QUESTIONS —
a. In the shrimp and artichoke fettuccine recipe, what should be used if tasso cannot be found?
b. Copy the passage of the shrimp and artichoke fettuccine recipe starting at "The key to this" and ending at "for a change.".

EXERCISE TEXT —
═══
On my Acadiana Table, it is fresh Gulf shrimp and artichokes that are at the heart of my recipe.  Dried whole wheat fettuccine is my pasta of choice, but that’s only the start to this multi-layered dish.  Olives, baby portobellos and cherry tomatoes bring added complexity to the flavor profile.  Many times, I will use Andouille or smoked ham, but this time, spicy Cajun tasso ups the smokiness factor.

The key to this dish is the contrast of the crunch of lightly sautéed vegetables with the smooth cream-induced sauce coating it all.  Fresh herbs and grated cheese added at the last moment of cooking is a flavor burst that brightens the dish.

Shrimp and Artichoke Fettuccine
Prep time: 45 minutes
Cooking time: 45 minutes
Serves: 4

I use whole wheat fettuccine, but any type will work.  If you cannot find tasso, use diced smoked ham.  Try this recipe with oysters or crabmeat for a change.

Water
Salt
1 pound package dried fettuccine noodles
4 tablespoons olive oil
Diced yellow onions
Diced celery
Diced carrots
1 cup sliced baby portobello mushrooms
1 cup smoked tasso ham
½ cup white wine
2 cups heavy whipping cream
1 14-ounce can quartered artichoke hearts, packed in water
½ cup red cherry tomatoes
½ cup yellow cherry tomatoes, halved
2 tablespoons sliced olives
2 pounds medium-sized fresh Gulf shrimp, peeled
Kosher salt
Freshly ground black pepper
Louisiana hot sauce
½ cup chopped fresh basil
Grated Parmigiano Reggiano

In a large pot on high heat filled half way with water, bring to a boil.  Add a generous handful of salt and add the pasta.  Following package directions, cook just until the pasta reaches al dente.  Immediately drain the pasta into a colander and rinse with cold water.  Reserve for later use.
═══
SOURCE MATERIAL —
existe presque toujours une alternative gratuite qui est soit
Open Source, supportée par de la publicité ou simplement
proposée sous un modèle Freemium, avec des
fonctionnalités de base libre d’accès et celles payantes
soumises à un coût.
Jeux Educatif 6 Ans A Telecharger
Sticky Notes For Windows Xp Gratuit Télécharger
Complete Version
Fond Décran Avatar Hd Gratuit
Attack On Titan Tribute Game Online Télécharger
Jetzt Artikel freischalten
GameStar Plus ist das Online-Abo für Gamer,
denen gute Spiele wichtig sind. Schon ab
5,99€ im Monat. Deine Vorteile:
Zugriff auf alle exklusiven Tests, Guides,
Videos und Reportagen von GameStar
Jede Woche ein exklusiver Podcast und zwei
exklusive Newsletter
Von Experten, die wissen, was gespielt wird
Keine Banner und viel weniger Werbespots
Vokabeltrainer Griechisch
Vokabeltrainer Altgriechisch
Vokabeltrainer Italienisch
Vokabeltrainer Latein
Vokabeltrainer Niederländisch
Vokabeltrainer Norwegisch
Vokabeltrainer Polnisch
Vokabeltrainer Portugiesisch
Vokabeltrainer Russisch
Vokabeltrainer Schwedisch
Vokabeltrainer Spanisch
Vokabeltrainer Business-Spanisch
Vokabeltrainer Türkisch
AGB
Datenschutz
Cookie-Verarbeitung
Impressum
═══
SOLUTIONS BY TASK —
a. Diced smoked ham.

b.
The key to this dish is the contrast of the crunch of lightly sautéed vegetables with the smooth cream-induced sauce coating it all.  Fresh herbs and grated cheese added at the last moment of cooking is a flavor burst that brightens the dish.

Shrimp and Artichoke Fettuccine
Prep time: 45 minutes
Cooking time: 45 minutes
Serves: 4

I use whole wheat fettuccine, but any type will work.  If you cannot find tasso, use diced smoked ham.  Try this recipe with oysters or crabmeat for a change.